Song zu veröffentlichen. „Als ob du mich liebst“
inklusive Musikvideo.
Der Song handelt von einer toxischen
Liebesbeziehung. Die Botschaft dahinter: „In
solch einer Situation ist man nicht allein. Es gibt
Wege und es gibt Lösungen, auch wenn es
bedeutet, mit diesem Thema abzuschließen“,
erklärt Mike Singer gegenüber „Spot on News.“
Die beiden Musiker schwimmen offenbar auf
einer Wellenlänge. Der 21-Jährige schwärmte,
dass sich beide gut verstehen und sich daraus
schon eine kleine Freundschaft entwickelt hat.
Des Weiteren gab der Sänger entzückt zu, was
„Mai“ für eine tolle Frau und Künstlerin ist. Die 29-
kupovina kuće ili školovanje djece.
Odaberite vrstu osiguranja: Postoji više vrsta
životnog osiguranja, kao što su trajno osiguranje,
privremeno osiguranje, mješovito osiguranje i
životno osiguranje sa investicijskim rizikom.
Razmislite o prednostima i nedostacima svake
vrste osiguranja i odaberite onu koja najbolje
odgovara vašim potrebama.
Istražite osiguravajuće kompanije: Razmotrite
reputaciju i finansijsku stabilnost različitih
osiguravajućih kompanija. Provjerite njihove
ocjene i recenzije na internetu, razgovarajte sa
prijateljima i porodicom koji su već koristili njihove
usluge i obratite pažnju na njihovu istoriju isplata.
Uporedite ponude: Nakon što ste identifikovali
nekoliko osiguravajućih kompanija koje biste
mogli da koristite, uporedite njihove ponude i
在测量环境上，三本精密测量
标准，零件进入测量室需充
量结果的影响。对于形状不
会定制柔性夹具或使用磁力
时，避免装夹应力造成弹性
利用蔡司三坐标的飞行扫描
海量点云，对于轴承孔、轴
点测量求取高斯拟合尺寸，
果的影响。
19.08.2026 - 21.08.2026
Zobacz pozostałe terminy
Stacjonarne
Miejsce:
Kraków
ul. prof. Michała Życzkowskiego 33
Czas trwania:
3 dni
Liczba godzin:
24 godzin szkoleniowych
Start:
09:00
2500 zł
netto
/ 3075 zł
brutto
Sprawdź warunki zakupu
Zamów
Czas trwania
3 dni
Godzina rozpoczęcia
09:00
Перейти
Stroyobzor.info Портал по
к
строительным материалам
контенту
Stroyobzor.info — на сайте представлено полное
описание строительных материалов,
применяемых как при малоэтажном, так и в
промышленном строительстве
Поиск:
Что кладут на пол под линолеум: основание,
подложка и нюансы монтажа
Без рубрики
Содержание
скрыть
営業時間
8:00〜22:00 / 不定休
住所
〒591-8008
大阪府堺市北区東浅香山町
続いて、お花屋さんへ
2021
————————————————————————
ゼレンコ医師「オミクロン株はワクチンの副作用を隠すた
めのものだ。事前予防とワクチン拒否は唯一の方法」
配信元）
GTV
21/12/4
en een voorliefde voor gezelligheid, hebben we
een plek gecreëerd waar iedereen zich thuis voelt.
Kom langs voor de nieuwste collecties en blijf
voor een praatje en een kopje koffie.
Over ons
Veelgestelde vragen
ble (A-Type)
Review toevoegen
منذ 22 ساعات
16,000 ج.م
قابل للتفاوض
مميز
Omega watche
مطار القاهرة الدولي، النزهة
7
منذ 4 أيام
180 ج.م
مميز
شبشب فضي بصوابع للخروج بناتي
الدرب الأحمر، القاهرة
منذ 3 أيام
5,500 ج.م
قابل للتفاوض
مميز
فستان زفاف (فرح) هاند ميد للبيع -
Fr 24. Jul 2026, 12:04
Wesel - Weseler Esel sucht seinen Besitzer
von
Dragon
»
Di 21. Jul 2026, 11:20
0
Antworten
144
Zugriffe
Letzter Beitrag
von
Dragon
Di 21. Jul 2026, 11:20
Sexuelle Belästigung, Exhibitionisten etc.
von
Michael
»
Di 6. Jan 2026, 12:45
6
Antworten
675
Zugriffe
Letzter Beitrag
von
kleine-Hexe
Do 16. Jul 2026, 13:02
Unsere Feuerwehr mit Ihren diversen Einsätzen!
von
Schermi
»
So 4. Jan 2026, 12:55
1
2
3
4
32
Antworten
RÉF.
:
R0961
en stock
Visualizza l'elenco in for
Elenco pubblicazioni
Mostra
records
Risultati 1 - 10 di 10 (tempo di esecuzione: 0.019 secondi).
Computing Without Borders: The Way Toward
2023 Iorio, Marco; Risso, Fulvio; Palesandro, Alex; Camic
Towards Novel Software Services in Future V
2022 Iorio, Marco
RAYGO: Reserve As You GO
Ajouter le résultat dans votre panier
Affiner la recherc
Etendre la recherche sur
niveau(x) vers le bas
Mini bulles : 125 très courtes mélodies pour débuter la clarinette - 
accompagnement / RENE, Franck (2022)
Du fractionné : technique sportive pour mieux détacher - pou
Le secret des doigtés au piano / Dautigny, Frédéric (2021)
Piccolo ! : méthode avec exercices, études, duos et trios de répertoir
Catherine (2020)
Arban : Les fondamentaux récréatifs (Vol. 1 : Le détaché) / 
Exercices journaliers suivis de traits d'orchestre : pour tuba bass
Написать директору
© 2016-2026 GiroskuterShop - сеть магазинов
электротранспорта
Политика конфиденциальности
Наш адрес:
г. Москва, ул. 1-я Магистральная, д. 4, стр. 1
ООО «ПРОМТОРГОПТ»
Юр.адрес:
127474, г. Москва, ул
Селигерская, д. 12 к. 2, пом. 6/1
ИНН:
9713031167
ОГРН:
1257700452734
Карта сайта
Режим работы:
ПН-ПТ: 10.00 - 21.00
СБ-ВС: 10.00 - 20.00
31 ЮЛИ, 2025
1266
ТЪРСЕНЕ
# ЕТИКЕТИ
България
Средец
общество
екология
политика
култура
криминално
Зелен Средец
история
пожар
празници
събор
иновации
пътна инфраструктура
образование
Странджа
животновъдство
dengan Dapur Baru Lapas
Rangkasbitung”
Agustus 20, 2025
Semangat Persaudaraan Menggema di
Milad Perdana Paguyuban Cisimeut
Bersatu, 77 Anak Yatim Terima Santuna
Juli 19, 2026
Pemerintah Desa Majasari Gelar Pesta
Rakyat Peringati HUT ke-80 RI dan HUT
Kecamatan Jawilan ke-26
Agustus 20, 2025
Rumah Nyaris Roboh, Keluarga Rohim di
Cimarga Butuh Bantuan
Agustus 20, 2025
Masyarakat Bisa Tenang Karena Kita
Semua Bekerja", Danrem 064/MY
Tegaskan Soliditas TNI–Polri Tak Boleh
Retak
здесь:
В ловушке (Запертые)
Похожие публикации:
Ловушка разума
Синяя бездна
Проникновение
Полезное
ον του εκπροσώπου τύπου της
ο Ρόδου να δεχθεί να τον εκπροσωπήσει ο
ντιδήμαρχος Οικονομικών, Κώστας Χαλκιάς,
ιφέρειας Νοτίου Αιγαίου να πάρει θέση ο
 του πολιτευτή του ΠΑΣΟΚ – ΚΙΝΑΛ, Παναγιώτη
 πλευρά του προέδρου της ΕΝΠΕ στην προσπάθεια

* Description of the task *
Transcribe the entire listing without a single omission.

* Output below *
Song zu veröffentlichen. „Als ob du mich liebst“
inklusive Musikvideo.
Der Song handelt von einer toxischen
Liebesbeziehung. Die Botschaft dahinter: „In
solch einer Situation ist man nicht allein. Es gibt
Wege und es gibt Lösungen, auch wenn es
bedeutet, mit diesem Thema abzuschließen“,
erklärt Mike Singer gegenüber „Spot on News.“
Die beiden Musiker schwimmen offenbar auf
einer Wellenlänge. Der 21-Jährige schwärmte,
dass sich beide gut verstehen und sich daraus
schon eine kleine Freundschaft entwickelt hat.
Des Weiteren gab der Sänger entzückt zu, was
„Mai“ für eine tolle Frau und Künstlerin ist. Die 29-
kupovina kuće ili školovanje djece.
Odaberite vrstu osiguranja: Postoji više vrsta
životnog osiguranja, kao što su trajno osiguranje,
privremeno osiguranje, mješovito osiguranje i
životno osiguranje sa investicijskim rizikom.
Razmislite o prednostima i nedostacima svake
vrste osiguranja i odaberite onu koja najbolje
odgovara vašim potrebama.
Istražite osiguravajuće kompanije: Razmotrite
reputaciju i finansijsku stabilnost različitih
osiguravajućih kompanija. Provjerite njihove
ocjene i recenzije na internetu, razgovarajte sa
prijateljima i porodicom koji su već koristili njihove
usluge i obratite pažnju na njihovu istoriju isplata.
Uporedite ponude: Nakon što ste identifikovali
nekoliko osiguravajućih kompanija koje biste
mogli da koristite, uporedite njihove ponude i
在测量环境上，三本精密测量
标准，零件进入测量室需充
量结果的影响。对于形状不
会定制柔性夹具或使用磁力
时，避免装夹应力造成弹性
利用蔡司三坐标的飞行扫描
海量点云，对于轴承孔、轴
点测量求取高斯拟合尺寸，
果的影响。
19.08.2026 - 21.08.2026
Zobacz pozostałe terminy
Stacjonarne
Miejsce:
Kraków
ul. prof. Michała Życzkowskiego 33
Czas trwania:
3 dni
Liczba godzin:
24 godzin szkoleniowych
Start:
09:00
2500 zł
netto
/ 3075 zł
brutto
Sprawdź warunki zakupu
Zamów
Czas trwania
3 dni
Godzina rozpoczęcia
09:00
Перейти
Stroyobzor.info Портал по
к
строительным материалам
контенту
Stroyobzor.info — на сайте представлено полное
описание строительных материалов,
применяемых как при малоэтажном, так и в
промышленном строительстве
Поиск:
Что кладут на пол под линолеум: основание,
подложка и нюансы монтажа
Без рубрики
Содержание
скрыть
営業時間
8:00〜22:00 / 不定休
住所
〒591-8008
大阪府堺市北区東浅香山町
続いて、お花屋さんへ
2021
————————————————————————
ゼレンコ医師「オミクロン株はワクチンの副作用を隠すた
めのものだ。事前予防とワクチン拒否は唯一の方法」
配信元）
GTV
21/12/4
en een voorliefde voor gezelligheid, hebben we
een plek gecreëerd waar iedereen zich thuis voelt.
Kom langs voor de nieuwste collecties en blijf
voor een praatje en een kopje koffie.
Over ons
Veelgestelde vragen
ble (A-Type)
Review toevoegen
منذ 22 ساعات
16,000 ج.م
قابل للتفاوض
مميز
Omega watche
مطار القاهرة الدولي، النزهة
7
منذ 4 أيام
180 ج.م
مميز
شبشب فضي بصوابع للخروج بناتي
الدرب الأحمر، القاهرة
منذ 3 أيام
5,500 ج.م
قابل للتفاوض
مميز
فستان زفاف (فرح) هاند ميد للبيع -
Fr 24. Jul 2026, 12:04
Wesel - Weseler Esel sucht seinen Besitzer
von
Dragon
»
Di 21. Jul 2026, 11:20
0
Antworten
144
Zugriffe
Letzter Beitrag
von
Dragon
Di 21. Jul 2026, 11:20
Sexuelle Belästigung, Exhibitionisten etc.
von
Michael
»
Di 6. Jan 2026, 12:45
6
Antworten
675
Zugriffe
Letzter Beitrag
von
kleine-Hexe
Do 16. Jul 2026, 13:02
Unsere Feuerwehr mit Ihren diversen Einsätzen!
von
Schermi
»
So 4. Jan 2026, 12:55
1
2
3
4
32
Antworten
RÉF.
:
R0961
en stock
Visualizza l'elenco in for
Elenco pubblicazioni
Mostra
records
Risultati 1 - 10 di 10 (tempo di esecuzione: 0.019 secondi).
Computing Without Borders: The Way Toward
2023 Iorio, Marco; Risso, Fulvio; Palesandro, Alex; Camic
Towards Novel Software Services in Future V
2022 Iorio, Marco
RAYGO: Reserve As You GO
Ajouter le résultat dans votre panier
Affiner la recherc
Etendre la recherche sur
niveau(x) vers le bas
Mini bulles : 125 très courtes mélodies pour débuter la clarinette - 
accompagnement / RENE, Franck (2022)
Du fractionné : technique sportive pour mieux détacher - pou
Le secret des doigtés au piano / Dautigny, Frédéric (2021)
Piccolo ! : méthode avec exercices, études, duos et trios de répertoir
Catherine (2020)
Arban : Les fondamentaux récréatifs (Vol. 1 : Le détaché) / 
Exercices journaliers suivis de traits d'orchestre : pour tuba bass
Написать директору
© 2016-2026 GiroskuterShop - сеть магазинов
электротранспорта
Политика конфиденциальности
Наш адрес:
г. Москва, ул. 1-я Магистральная, д. 4, стр. 1
ООО «ПРОМТОРГОПТ»
Юр.адрес:
127474, г. Москва, ул
Селигерская, д. 12 к. 2, пом. 6/1
ИНН:
9713031167
ОГРН:
1257700452734
Карта сайта
Режим работы:
ПН-ПТ: 10.00 - 21.00
СБ-ВС: 10.00 - 20.00
31 ЮЛИ, 2025
1266
ТЪРСЕНЕ
# ЕТИКЕТИ
България
Средец
общество
екология
политика
култура
криминално
Зелен Средец
история
пожар
празници
събор
иновации
пътна инфраструктура
образование
Странджа
животновъдство
dengan Dapur Baru Lapas
Rangkasbitung”
Agustus 20, 2025
Semangat Persaudaraan Menggema di
Milad Perdana Paguyuban Cisimeut
Bersatu, 77 Anak Yatim Terima Santuna
Juli 19, 2026
Pemerintah Desa Majasari Gelar Pesta
Rakyat Peringati HUT ke-80 RI dan HUT
Kecamatan Jawilan ke-26
Agustus 20, 2025
Rumah Nyaris Roboh, Keluarga Rohim di
Cimarga Butuh Bantuan
Agustus 20, 2025
Masyarakat Bisa Tenang Karena Kita
Semua Bekerja", Danrem 064/MY
Tegaskan Soliditas TNI–Polri Tak Boleh
Retak
здесь:
В ловушке (Запертые)
Похожие публикации:
Ловушка разума
Синяя бездна
Проникновение
Полезное
ον του εκπροσώπου τύπου της
ο Ρόδου να δεχθεί να τον εκπροσωπήσει ο
ντιδήμαρχος Οικονομικών, Κώστας Χαλκιάς,
ιφέρειας Νοτίου Αιγαίου να πάρει θέση ο
 του πολιτευτή του ΠΑΣΟΚ – ΚΙΝΑΛ, Παναγιώτη
 πλευρά του προέδρου της ΕΝΠΕ στην προσπάθεια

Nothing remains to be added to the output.